### Exercise brief
Could you output exactly the lines running from the one containing "left eye: (82, 32)" to the final line of the listing below, leaving out pictures?

<<<<

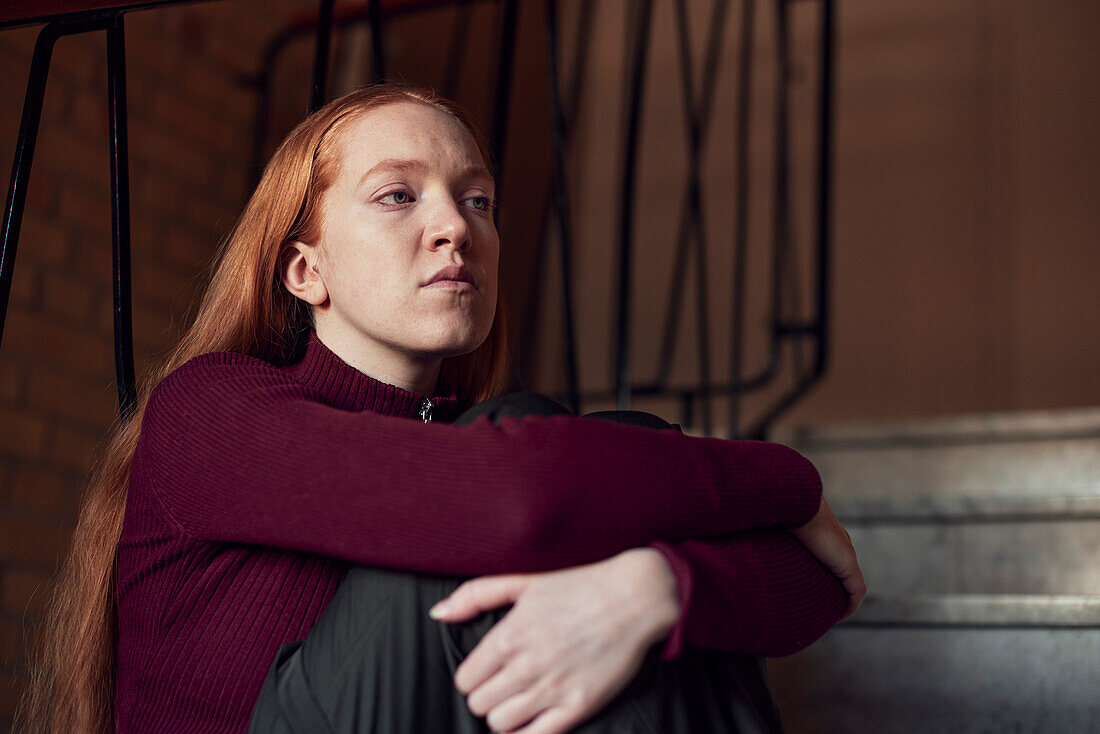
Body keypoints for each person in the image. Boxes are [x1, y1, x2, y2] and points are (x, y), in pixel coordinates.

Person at [18, 85, 864, 734]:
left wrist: (657, 589)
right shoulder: (207, 412)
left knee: (601, 475)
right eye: (398, 196)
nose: (455, 228)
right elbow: (512, 499)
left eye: (478, 200)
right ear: (304, 271)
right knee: (541, 456)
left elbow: (817, 585)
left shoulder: (505, 461)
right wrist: (786, 480)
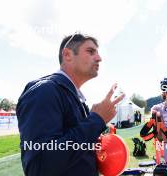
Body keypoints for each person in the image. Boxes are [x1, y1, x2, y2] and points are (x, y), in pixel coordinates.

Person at [16, 33, 125, 176]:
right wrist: (96, 120)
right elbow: (40, 166)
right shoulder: (44, 91)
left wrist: (94, 144)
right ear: (67, 54)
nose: (99, 58)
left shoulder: (73, 96)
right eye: (91, 51)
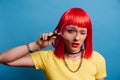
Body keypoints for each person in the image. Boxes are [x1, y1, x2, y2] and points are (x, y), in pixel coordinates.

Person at [0, 8, 107, 80]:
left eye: (82, 32)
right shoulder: (47, 57)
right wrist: (36, 46)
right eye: (71, 31)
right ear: (60, 32)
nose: (77, 38)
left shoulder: (97, 58)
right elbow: (4, 59)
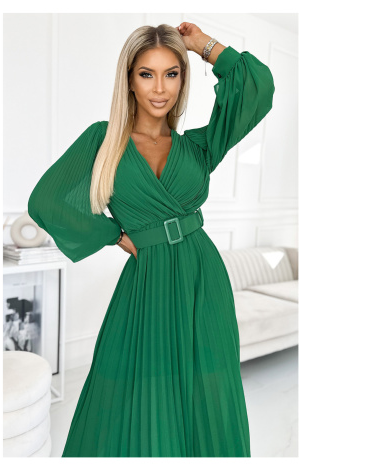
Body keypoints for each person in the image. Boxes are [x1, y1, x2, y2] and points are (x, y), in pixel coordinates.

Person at [28, 22, 275, 457]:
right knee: (132, 391)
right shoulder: (104, 140)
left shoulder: (199, 147)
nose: (160, 88)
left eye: (171, 73)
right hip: (148, 281)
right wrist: (113, 234)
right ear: (129, 80)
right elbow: (47, 200)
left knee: (209, 390)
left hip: (203, 279)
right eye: (147, 74)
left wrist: (203, 45)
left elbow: (256, 88)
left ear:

>>>>

### Output for this task
left eye: (82, 32)
right shoulder: (47, 57)
right wrist: (36, 46)
right eye: (71, 31)
right ear: (60, 32)
nose: (77, 38)
left shoulder: (97, 58)
right elbow: (4, 59)
Body keypoints for each person in the image. Boxes are [x1, y1, x2, y2] and points are (x, y), in pixel coordinates.

Person at [28, 22, 275, 457]:
right knee: (132, 391)
right shoulder: (104, 140)
left shoulder: (199, 147)
nose: (160, 88)
left eye: (171, 73)
right hip: (148, 281)
right wrist: (113, 234)
right ear: (129, 80)
right elbow: (47, 200)
left knee: (209, 390)
left hip: (203, 279)
right eye: (147, 74)
left wrist: (203, 45)
left elbow: (256, 88)
left ear:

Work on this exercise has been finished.